===== Supplied material =====

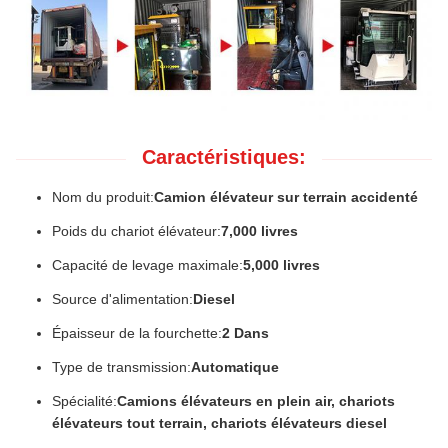
Caractéristiques:
Nom du produit:
Camion élévateur sur terrain accidenté
Poids du chariot élévateur:
7,000 livres
Capacité de levage maximale:
5,000 livres
Source d'alimentation:
Diesel
Épaisseur de la fourchette:
2 Dans
Type de transmission:
Automatique
Spécialité:
Camions élévateurs en plein air, chariots
élévateurs tout terrain, chariots élévateurs diesel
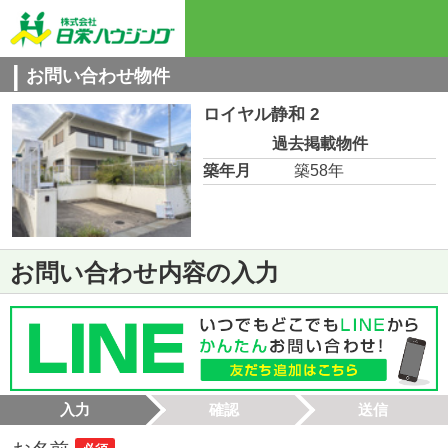
お問い合わせ物件
ロイヤル静和 2
過去掲載物件
築年月
築58年
お問い合わせ内容の入力
入力
確認
送信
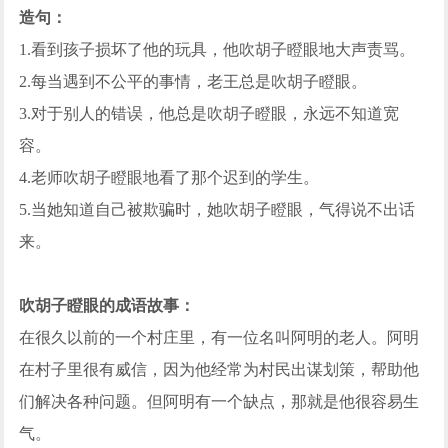
造句：
1.看到孩子损坏了他的玩具，他吹胡子瞪眼地大声责骂。
2.每当遇到不公平的事情，老王总是吹胡子瞪眼。
3.对于别人的错误，他总是吹胡子瞪眼，永远不知道宽
容。
4.老师吹胡子瞪眼地看了那个迟到的学生。
5.当她知道自己被欺骗时，她吹胡子瞪眼，气得说不出话
来。
吹胡子瞪眼的成语故事：
在很久以前的一个村庄里，有一位名叫阿明的老人。阿明
在村子里很有威信，因为他经常为村民出谋划策，帮助他
们解决各种问题。但阿明有一个缺点，那就是他很容易生
气。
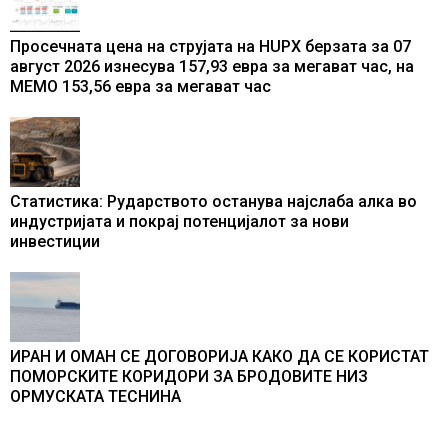
Просечната цена на струјата на HUPX берзата за 07
август 2026 изнесува 157,93 евра за мегават час, на
МЕМО 153,56 евра за мегават час
Статистика: Рударството останува најслаба алка во
индустријата и покрај потенцијалот за нови
инвестиции
ИРАН И ОМАН СЕ ДОГОВОРИЈА КАКО ДА СЕ КОРИСТАТ
ПОМОРСКИТЕ КОРИДОРИ ЗА БРОДОВИТЕ НИЗ
ОРМУСКАТА ТЕСНИНА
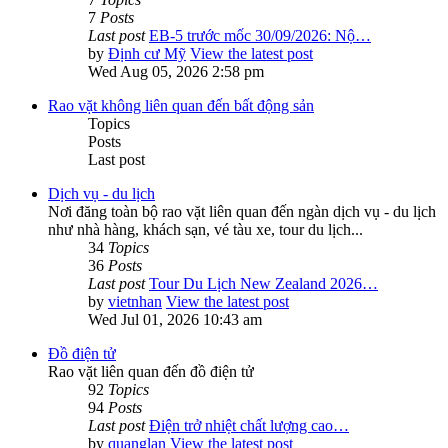
7
Posts
Last post
EB-5 trước mốc 30/09/2026: Nộ…
by
Định cư Mỹ
View the latest post
Wed Aug 05, 2026 2:58 pm
Rao vặt không liên quan đến bất động sản
Topics
Posts
Last post
Dịch vụ - du lịch
Nơi đăng toàn bộ rao vặt liên quan đến ngàn dịch vụ - du lịch
như nhà hàng, khách sạn, vé tàu xe, tour du lịch...
34
Topics
36
Posts
Last post
Tour Du Lịch New Zealand 2026…
by
vietnhan
View the latest post
Wed Jul 01, 2026 10:43 am
Đồ điện tử
Rao vặt liên quan đến đồ điện tử
92
Topics
94
Posts
Last post
Điện trở nhiệt chất lượng cao…
by
quanglan
View the latest post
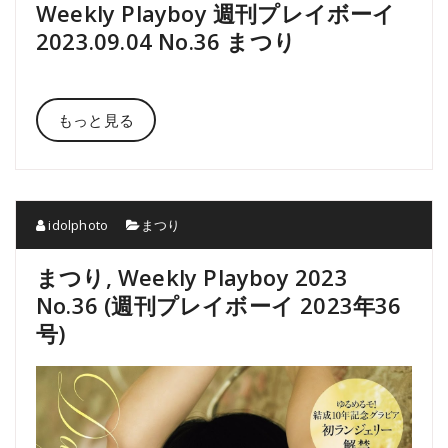
Weekly Playboy 週刊プレイボーイ
2023.09.04 No.36 まつり
もっと見る
idolphoto
まつり
まつり, Weekly Playboy 2023
No.36 (週刊プレイボーイ 2023年36
号)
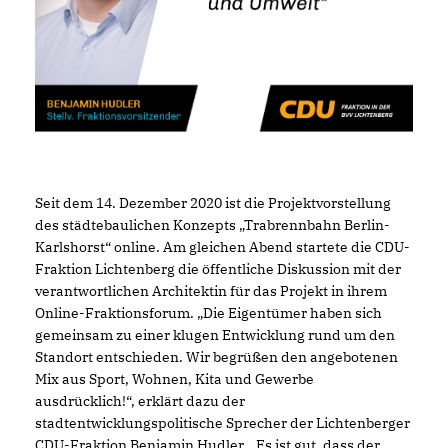
Seit dem 14. Dezember 2020 ist die Projektvorstellung
des städtebaulichen Konzepts „Trabrennbahn Berlin-
Karlshorst“ online. Am gleichen Abend startete die CDU-
Fraktion Lichtenberg die öffentliche Diskussion mit der
verantwortlichen Architektin für das Projekt in ihrem
Online-Fraktionsforum. „Die Eigentümer haben sich
gemeinsam zu einer klugen Entwicklung rund um den
Standort entschieden. Wir begrüßen den angebotenen
Mix aus Sport, Wohnen, Kita und Gewerbe
ausdrücklich!“, erklärt dazu der
stadtentwicklungspolitische Sprecher der Lichtenberger
CDU-Fraktion Benjamin Hudler. „Es ist gut, dass der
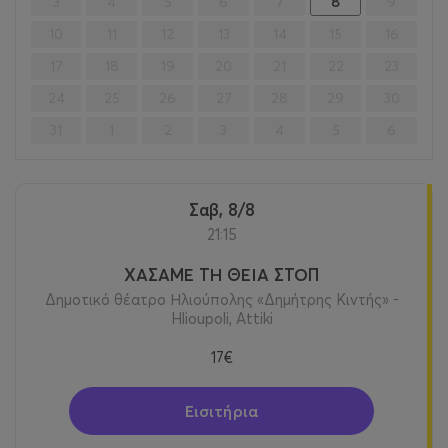
3
4
5
6
7
8
9
10
11
12
13
14
15
16
17
18
19
20
21
22
23
24
25
26
27
28
29
30
31
1
2
3
4
5
6
Σαβ, 8/8
21:15
ΧΑΣΑΜΕ ΤΗ ΘΕΙΑ ΣΤΟΠ
Δημοτικό θέατρο Ηλιούπολης «Δημήτρης Κιντής» -
Hlioupoli, Attiki
17€
Εισιτήρια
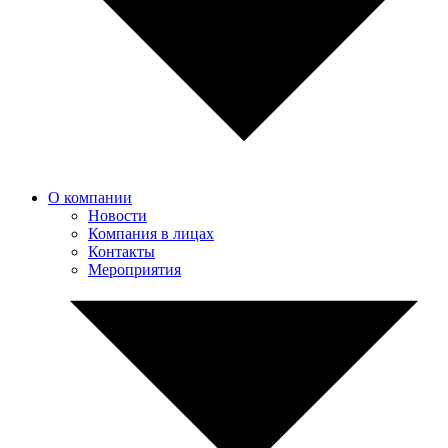
О компании
Новости
Компания в лицах
Контакты
Мероприятия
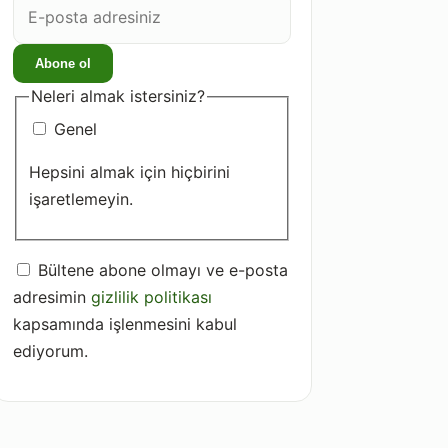
E-
posta
adresiniz
Abone ol
Neleri almak istersiniz?
Genel
Hepsini almak için hiçbirini
işaretlemeyin.
Bültene abone olmayı ve e-posta
adresimin
gizlilik politikası
kapsamında işlenmesini kabul
ediyorum.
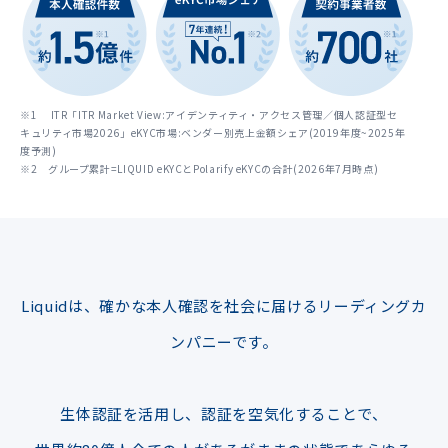
※1 ITR「ITR Market View:アイデンティティ・アクセス管理／個人認証型セ
キュリティ市場2026」eKYC市場:ベンダー別売上金額シェア(2019年度~2025年
度予測)
※2 グループ累計=LIQUID eKYCとPolarify eKYCの合計(2026年7月時点)
Liquidは、確かな本人確認を社会に届けるリーディングカ
ンパニーです。
生体認証を活用し、認証を空気化することで、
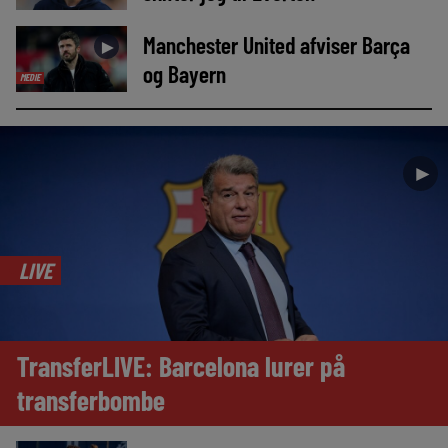
Manchester United afviser Barça
►
og Bayern
MEDIE
►
LIVE
TransferLIVE: Barcelona lurer på
transferbombe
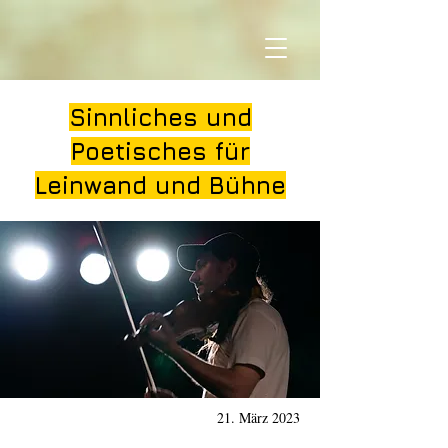
Sinnliches und
Poetisches für
Leinwand und Bühne
21. März 2023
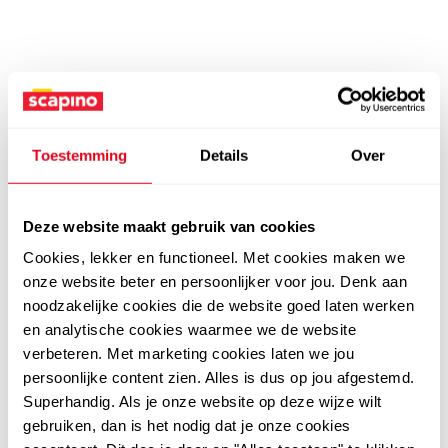
Toestemming
Details
Over
Deze website maakt gebruik van cookies
Cookies, lekker en functioneel. Met cookies maken we
onze website beter en persoonlijker voor jou. Denk aan
noodzakelijke cookies die de website goed laten werken
en analytische cookies waarmee we de website
verbeteren. Met marketing cookies laten we jou
persoonlijke content zien. Alles is dus op jou afgestemd.
Superhandig. Als je onze website op deze wijze wilt
gebruiken, dan is het nodig dat je onze cookies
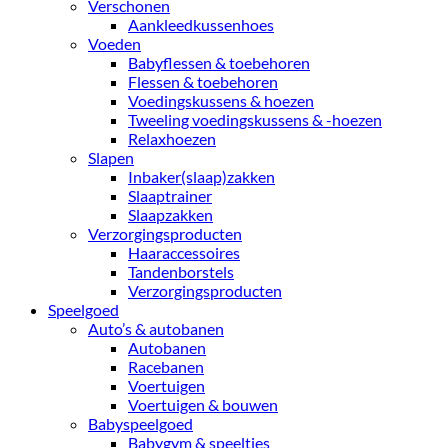
Verschonen
Aankleedkussenhoes
Voeden
Babyflessen & toebehoren
Flessen & toebehoren
Voedingskussens & hoezen
Tweeling voedingskussens & -hoezen
Relaxhoezen
Slapen
Inbaker(slaap)zakken
Slaaptrainer
Slaapzakken
Verzorgingsproducten
Haaraccessoires
Tandenborstels
Verzorgingsproducten
Speelgoed
Auto’s & autobanen
Autobanen
Racebanen
Voertuigen
Voertuigen & bouwen
Babyspeelgoed
Babygym & speeltjes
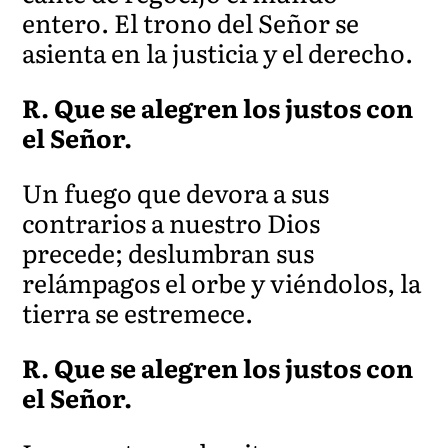
entero. El trono del Señor se
asienta en la justicia y el derecho.
R. Que se alegren los justos con
el Señor.
Un fuego que devora a sus
contrarios a nuestro Dios
prece
de; deslumbran sus
relámpagos el orbe y viéndolos, la
tierra se estremece.
R. Que se alegren los justos con
el Señor.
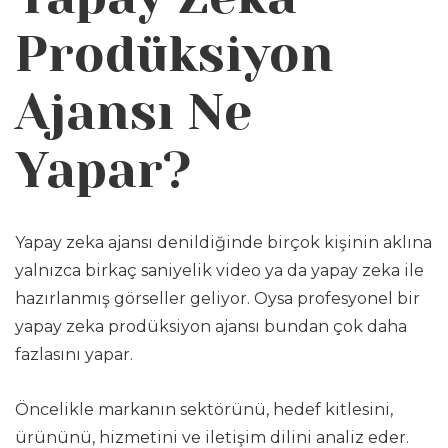
Prodüksiyon
Ajansı Ne
Yapar?
Yapay zeka ajansı denildiğinde birçok kişinin aklına
yalnızca birkaç saniyelik video ya da yapay zeka ile
hazırlanmış görseller geliyor. Oysa profesyonel bir
yapay zeka prodüksiyon ajansı bundan çok daha
fazlasını yapar.
Öncelikle markanın sektörünü, hedef kitlesini,
ürününü, hizmetini ve iletişim dilini analiz eder.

=====

#### [What is needed]
Reproduce the records verbatim from their beginning through the line containing "ОРМУСКАТА ТЕСНИНА", including that line, and omit the pictures.

#### [Output of the task]
Caractéristiques:
Nom du produit:
Camion élévateur sur terrain accidenté
Poids du chariot élévateur:
7,000 livres
Capacité de levage maximale:
5,000 livres
Source d'alimentation:
Diesel
Épaisseur de la fourchette:
2 Dans
Type de transmission:
Automatique
Spécialité:
Camions élévateurs en plein air, chariots
élévateurs tout terrain, chariots élévateurs diesel
お問い合わせ物件
ロイヤル静和 2
過去掲載物件
築年月
築58年
お問い合わせ内容の入力
入力
確認
送信
造句：
1.看到孩子损坏了他的玩具，他吹胡子瞪眼地大声责骂。
2.每当遇到不公平的事情，老王总是吹胡子瞪眼。
3.对于别人的错误，他总是吹胡子瞪眼，永远不知道宽
容。
4.老师吹胡子瞪眼地看了那个迟到的学生。
5.当她知道自己被欺骗时，她吹胡子瞪眼，气得说不出话
来。
吹胡子瞪眼的成语故事：
在很久以前的一个村庄里，有一位名叫阿明的老人。阿明
在村子里很有威信，因为他经常为村民出谋划策，帮助他
们解决各种问题。但阿明有一个缺点，那就是他很容易生
气。
Просечната цена на струјата на HUPX берзата за 07
август 2026 изнесува 157,93 евра за мегават час, на
МЕМО 153,56 евра за мегават час
Статистика: Рударството останува најслаба алка во
индустријата и покрај потенцијалот за нови
инвестиции
ИРАН И ОМАН СЕ ДОГОВОРИЈА КАКО ДА СЕ КОРИСТАТ
ПОМОРСКИТЕ КОРИДОРИ ЗА БРОДОВИТЕ НИЗ
ОРМУСКАТА ТЕСНИНА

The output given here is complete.